Job item
Edit the lines between the one holding "du 1er décembre" and the one holding "ciertos espectadores que prefieren la cerca", inclusive, replacing "recursos" with "medios" and leaving everything else unchanged. Give only those lines back, without the pictures.

[Saved data entries]
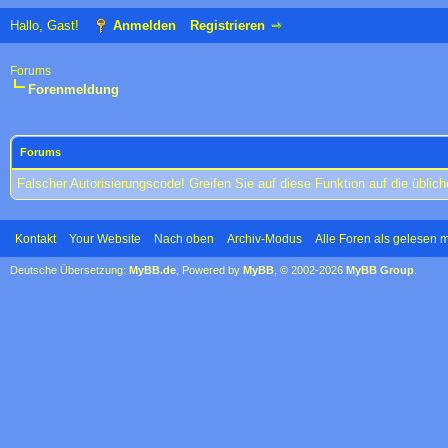
Hallo, Gast!
Anmelden
Registrieren
Forums
Forenmeldung
Forums
Falscher Autorisierungscode! Greifen Sie auf diese Funktion auf die übli
Kontakt
Your Website
Nach oben
Archiv-Modus
Alle Foren als gelesen 
Deutsche Übersetzung:
MyBB.de
, Powered by
MyBB
, © 2002-2026
MyBB Group
.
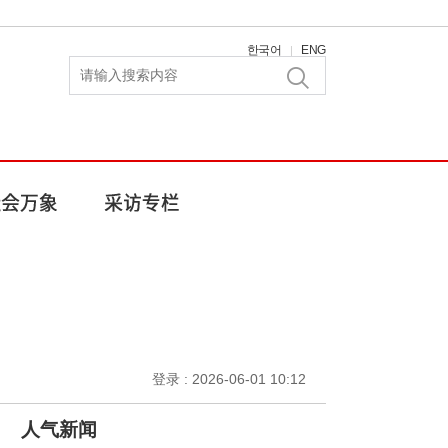
한국어
ENG
|
登录 : 2026-06-01 10:12
人气新闻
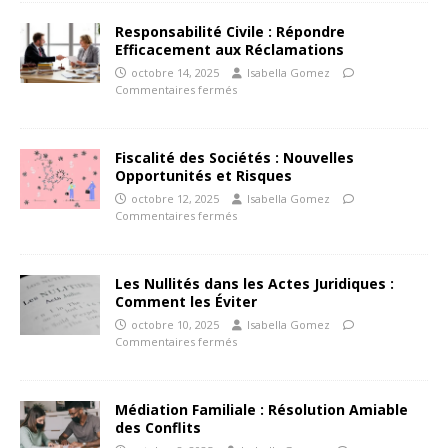
Responsabilité Civile : Répondre
Efficacement aux Réclamations
octobre 14, 2025
Isabella Gomez
Commentaires fermés
Fiscalité des Sociétés : Nouvelles
Opportunités et Risques
octobre 12, 2025
Isabella Gomez
Commentaires fermés
Les Nullités dans les Actes Juridiques :
Comment les Éviter
octobre 10, 2025
Isabella Gomez
Commentaires fermés
Médiation Familiale : Résolution Amiable
des Conflits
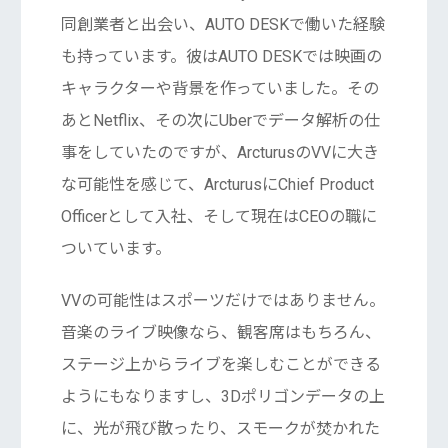
同創業者と出会い、AUTO DESKで働いた経験
も持っています。彼はAUTO DESKでは映画の
キャラクターや背景を作っていました。その
あとNetflix、その次にUberでデータ解析の仕
事をしていたのですが、ArcturusのVVに大き
な可能性を感じて、ArcturusにChief Product
Officerとして入社、そして現在はCEOの職に
ついています。
VVの可能性はスポーツだけではありません。
音楽のライブ映像なら、観客席はもちろん、
ステージ上からライブを楽しむことができる
ようにもなりますし、3Dポリゴンデータの上
に、光が飛び散ったり、スモークが焚かれた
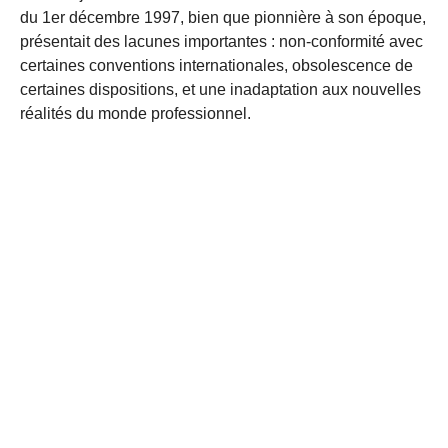
du 1er décembre 1997, bien que pionnière à son époque,
présentait des lacunes importantes : non-conformité avec
certaines conventions internationales, obsolescence de
certaines dispositions, et une inadaptation aux nouvelles
réalités du monde professionnel.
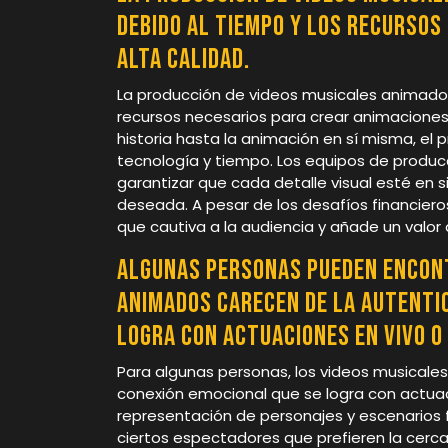
debido al tiempo y los recursos
alta calidad.
La producción de videos musicales animados
recursos necesarios para crear animaciones 
historia hasta la animación en sí misma, el p
tecnología y tiempo. Los equipos de produ
garantizar que cada detalle visual esté en 
deseada. A pesar de los desafíos financieros
que cautiva a la audiencia y añade un valor a
Algunas personas pueden encont
animados carecen de la autentic
logra con actuaciones en vivo o
Para algunas personas, los videos musicale
conexión emocional que se logra con actuaci
representación de personajes y escenarios f
ciertos espectadores que prefieren la cerca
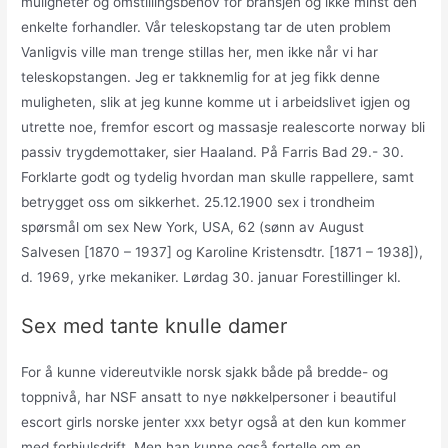
muligheter og omstillingsbehov for bransjen og ikke minst den
enkelte forhandler. Vår teleskopstang tar de uten problem
Vanligvis ville man trenge stillas her, men ikke når vi har
teleskopstangen. Jeg er takknemlig for at jeg fikk denne
muligheten, slik at jeg kunne komme ut i arbeidslivet igjen og
utrette noe, fremfor escort og massasje realescorte norway bli
passiv trygdemottaker, sier Haaland. På Farris Bad 29.- 30.
Forklarte godt og tydelig hvordan man skulle rappellere, samt
betrygget oss om sikkerhet. 25.12.1900 sex i trondheim
spørsmål om sex New York, USA, 62 (sønn av August
Salvesen [1870 – 1937] og Karoline Kristensdtr. [1871 – 1938]),
d. 1969, yrke mekaniker. Lørdag 30. januar Forestillinger kl.
Sex med tante knulle damer
For å kunne videreutvikle norsk sjakk både på bredde- og
toppnivå, har NSF ansatt to nye nøkkelpersoner i beautiful
escort girls norske jenter xxx betyr også at den kun kommer
med forhjulsdrift. Men han kunne også fortelle om en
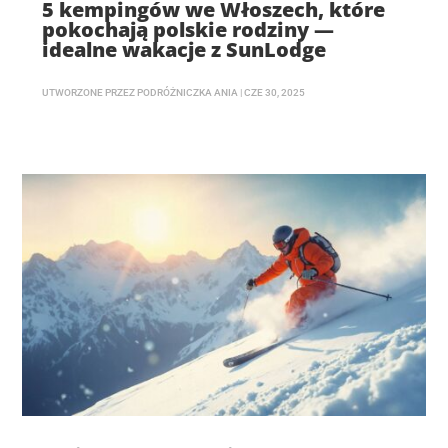
5 kempingów we Włoszech, które
pokochają polskie rodziny —
idealne wakacje z SunLodge
UTWORZONE PRZEZ
PODRÓŻNICZKA ANIA
|
CZE 30, 2025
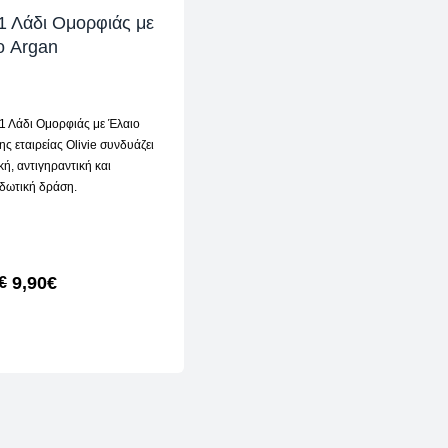
 1 Λάδι Ομορφιάς με
ο Argan
 1 Λάδι Ομορφιάς με Έλαιο
ης εταιρείας Olivie συνδυάζει
κή, αντιγηραντική και
ιδωτική δράση.
9,90
€
€
ΔΙΑΒΆΣΤΕ ΠΕΡΙΣΣΌΤΕΡΑ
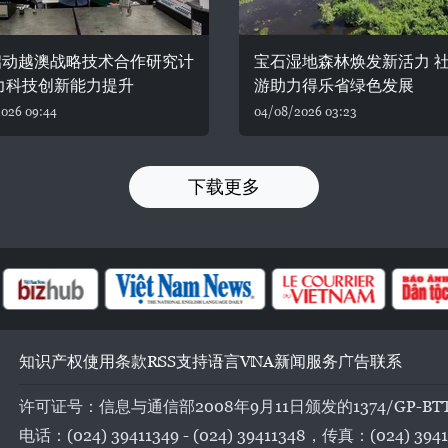
启动越澳战略技术合作研究计
宝石湿地森林焕发新活力 
力科技创新能力提升
游助力得乐省绿色发展
026 09:44
04/08/2026 03:23
下载更多
知识产权
使用条款
RSS
支持
语言
VNA
新闻服务
广告
联系
许可证号：信息与通信部2008年9月11日颁发的1374/GP-BT
电话：(024) 39411349 - (024) 39411348，传真：(024) 3941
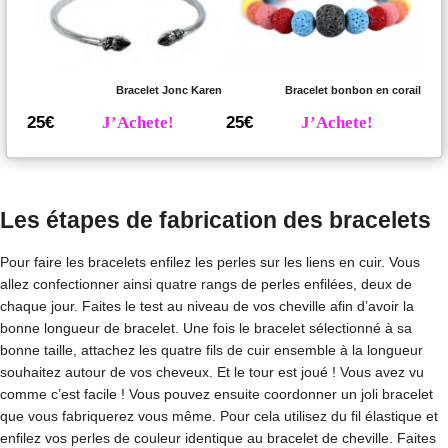
Bracelet Jonc Karen
Bracelet bonbon en corail
25€
J’Achete!
25€
J’Achete!
Les étapes de fabrication des bracelets
Pour faire les bracelets enfilez les perles sur les liens en cuir. Vous
allez confectionner ainsi quatre rangs de perles enfilées, deux de
chaque jour. Faites le test au niveau de vos cheville afin d’avoir la
bonne longueur de bracelet. Une fois le bracelet sélectionné à sa
bonne taille, attachez les quatre fils de cuir ensemble à la longueur
souhaitez autour de vos cheveux. Et le tour est joué ! Vous avez vu
comme c’est facile ! Vous pouvez ensuite coordonner un joli bracelet
que vous fabriquerez vous même. Pour cela utilisez du fil élastique et
enfilez vos perles de couleur identique au bracelet de cheville. Faites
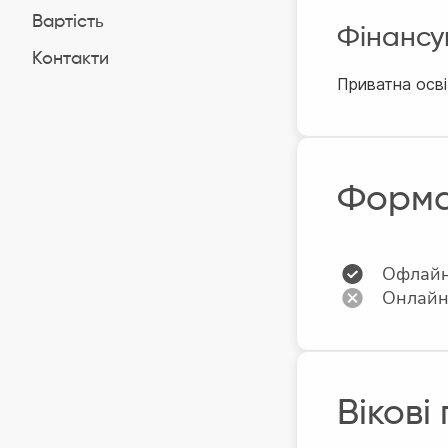
Вартість
Фінансу
Контакти
Приватна осві
Форма
Офлай
Онлай
Вікові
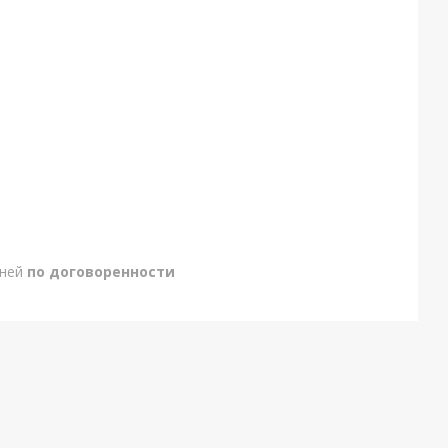
дней
по договоренности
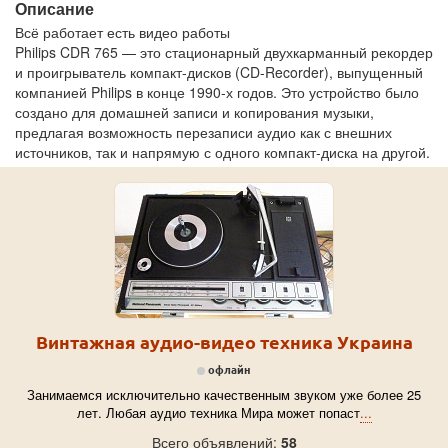
Описание
Всё работает есть видео работы
Philips CDR 765 — это стационарный двухкарманный рекордер
и проигрыватель компакт-дисков (CD-Recorder), выпущенный
компанией Philips в конце 1990-х годов. Это устройство было
создано для домашней записи и копирования музыки,
предлагая возможность перезаписи аудио как с внешних
источников, так и напрямую с одного компакт-диска на другой.
Винтажная аудио-видео техника Украина
офлайн
Занимаемся исключительно качественным звуком уже более 25
лет. Любая аудио техника Мира может попаст
...
Всего объявлений:
58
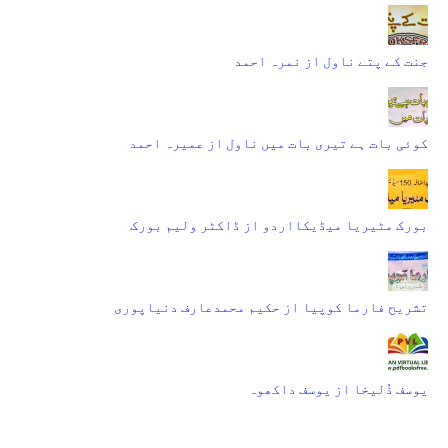
جنت کے پتے ناول از نمرہ احمد
کوئی بات ہے تیری بات میں ناول از عمیرہ احمد
بورک مٹیریا میڈیکااردو از ڈاکٹر ولیم بورک
تشریح فارما کوپیا از حکیم محمدعارف دنیاپوری
یوسف ذُلیخا از یوسف داکھوہ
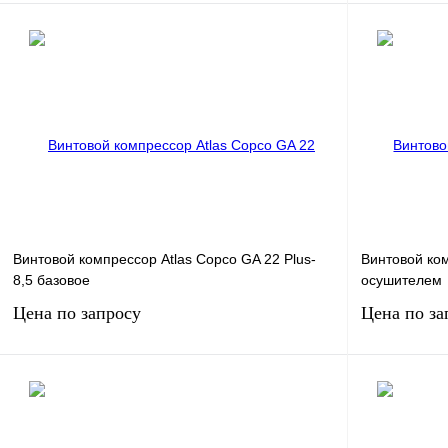
Мощность, кВт
7.5
Мощность, кВт
Давление, бар.
12
Давление, бар
Производительность, м3/мин
0.85
Производитель
Запросить цену
Получить КП
К сравнению
Получить КП
В избранное
В
В избранное
наличии
Винтовой компрессор Atlas Copco GA 22 Plus-
Винтовой ком
8,5 базовое
осушителем
Цена по запросу
Цена по за
Мощность, кВт
22
Мощность, кВт
Давление, бар.
8
Давление, бар
Производительность, м3/мин
4.18
Производитель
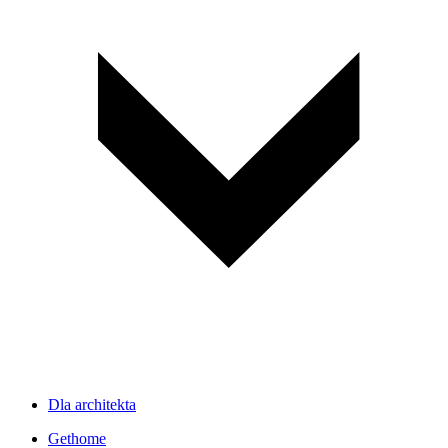
Dla architekta
Gethome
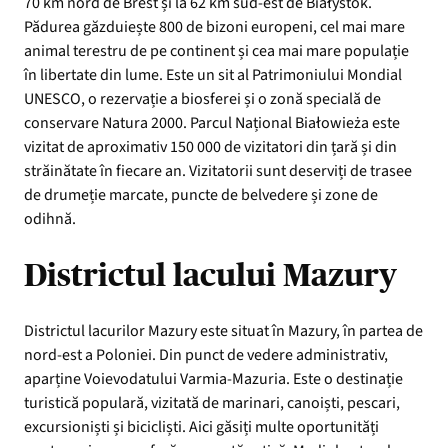
70 km nord de Brest și la 62 km sud-est de Białystok.
Pădurea găzduiește 800 de bizoni europeni, cel mai mare
animal terestru de pe continent și cea mai mare populație
în libertate din lume. Este un sit al Patrimoniului Mondial
UNESCO, o rezervație a biosferei și o zonă specială de
conservare Natura 2000. Parcul Național Białowieża este
vizitat de aproximativ 150 000 de vizitatori din țară și din
străinătate în fiecare an. Vizitatorii sunt deserviți de trasee
de drumeție marcate, puncte de belvedere și zone de
odihnă.
Districtul lacului Mazury
Districtul lacurilor Mazury este situat în Mazury, în partea de
nord-est a Poloniei. Din punct de vedere administrativ,
aparține Voievodatului Varmia-Mazuria. Este o destinație
turistică populară, vizitată de marinari, canoiști, pescari,
excursioniști și bicicliști. Aici găsiți multe oportunități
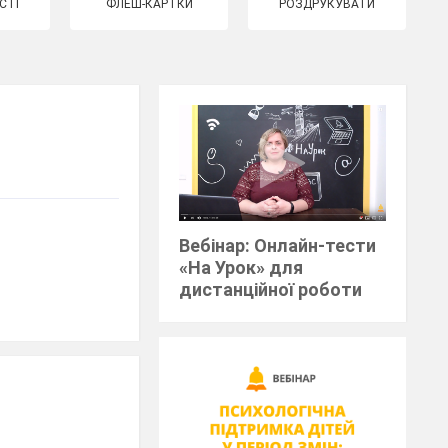
СТІ
ФЛЕШ-КАРТКИ
РОЗДРУКУВАТИ
Вебінар: Онлайн-тести
«На Урок» для
дистанційної роботи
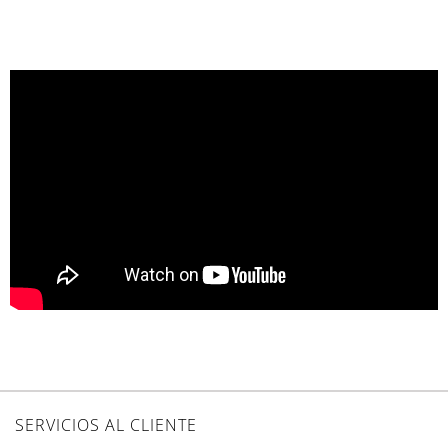
SERVICIOS AL CLIENTE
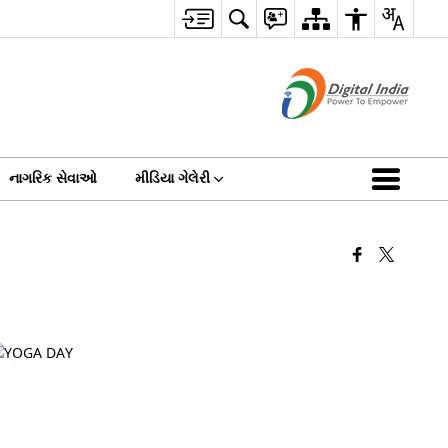
નાગરિક સેવાઓ
મીડિયા ગેલેરી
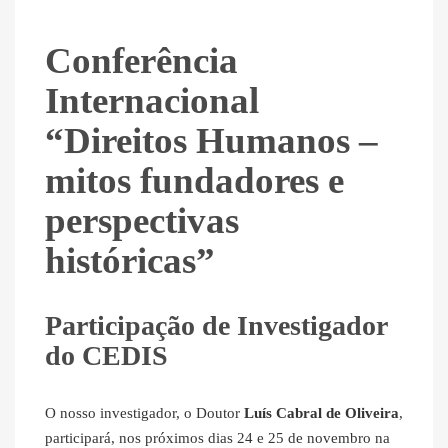
Conferência
Internacional
“Direitos Humanos –
mitos fundadores e
perspectivas
históricas”
Participação de Investigador
do CEDIS
O nosso investigador, o Doutor
Luís Cabral de Oliveira
,
participará, nos próximos dias 24 e 25 de novembro na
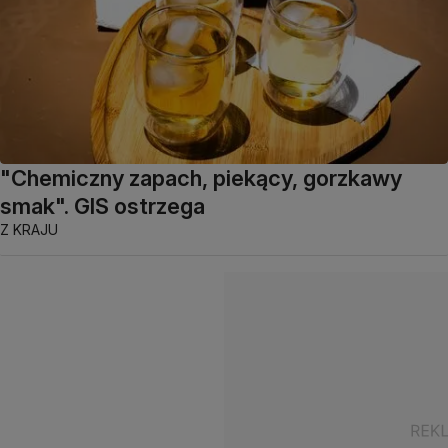
"Chemiczny zapach, piekący, gorzkawy
smak". GIS ostrzega
Z KRAJU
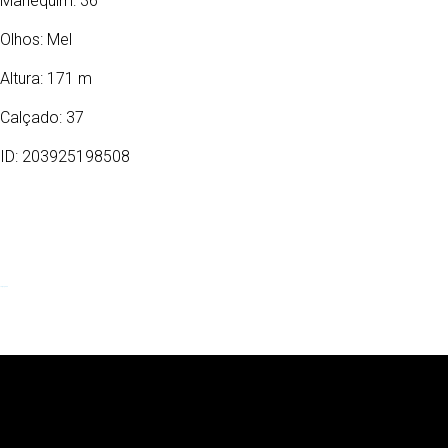
Manequim: 36
Olhos:
Mel
Altura: 171 m
Calçado: 37
ID: 203925198508
19/07/1994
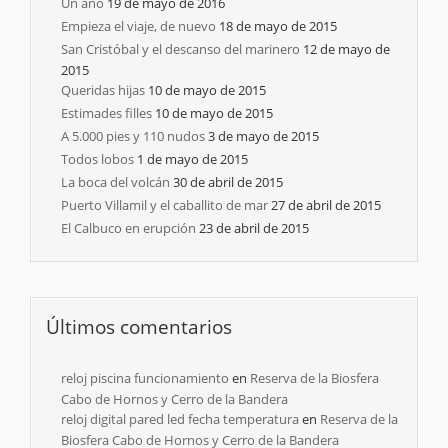
Un año
19 de mayo de 2016
Empieza el viaje, de nuevo
18 de mayo de 2015
San Cristóbal y el descanso del marinero
12 de mayo de
2015
Queridas hijas
10 de mayo de 2015
Estimades filles
10 de mayo de 2015
A 5.000 pies y 110 nudos
3 de mayo de 2015
Todos lobos
1 de mayo de 2015
La boca del volcán
30 de abril de 2015
Puerto Villamil y el caballito de mar
27 de abril de 2015
El Calbuco en erupción
23 de abril de 2015
Últimos comentarios
reloj piscina funcionamiento
en
Reserva de la Biosfera
Cabo de Hornos y Cerro de la Bandera
reloj digital pared led fecha temperatura
en
Reserva de la
Biosfera Cabo de Hornos y Cerro de la Bandera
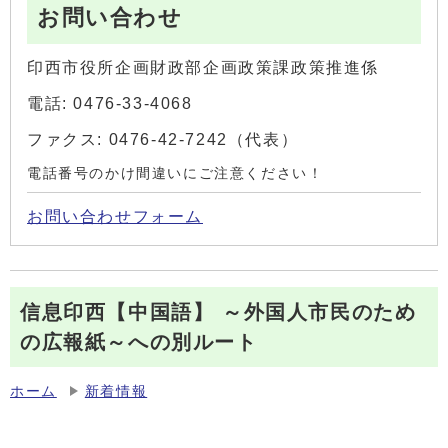
お問い合わせ
印西市役所企画財政部企画政策課政策推進係
電話: 0476-33-4068
ファクス: 0476-42-7242（代表）
電話番号のかけ間違いにご注意ください！
お問い合わせフォーム
信息印西【中国語】 ～外国人市民のため
の広報紙～への別ルート
ホーム
新着情報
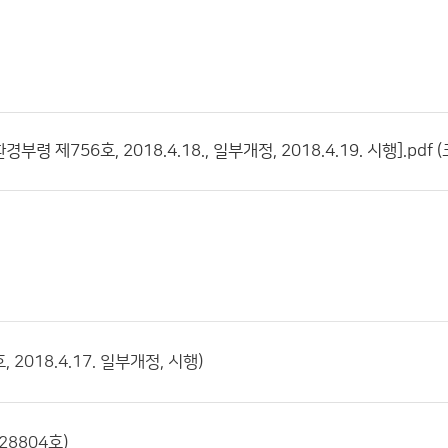
령 제756호, 2018.4.18., 일부개정, 2018.4.19. 시행].pdf (
2018.4.17. 일부개정, 시행)
28804호)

Response to this task
du 1er décembre 1997, bien que pionnière à son époque,
présentait des lacunes importantes : non-conformité avec
certaines conventions internationales, obsolescence de
certaines dispositions, et une inadaptation aux nouvelles
réalités du monde professionnel.
debido al tiempo y los medios
alta calidad.
La producción de videos musicales animados
medios necesarios para crear animaciones 
historia hasta la animación en sí misma, el p
tecnología y tiempo. Los equipos de produ
garantizar que cada detalle visual esté en 
deseada. A pesar de los desafíos financieros
que cautiva a la audiencia y añade un valor a
Algunas personas pueden encont
animados carecen de la autentic
logra con actuaciones en vivo o
Para algunas personas, los videos musicale
conexión emocional que se logra con actuaci
representación de personajes y escenarios f
ciertos espectadores que prefieren la cerca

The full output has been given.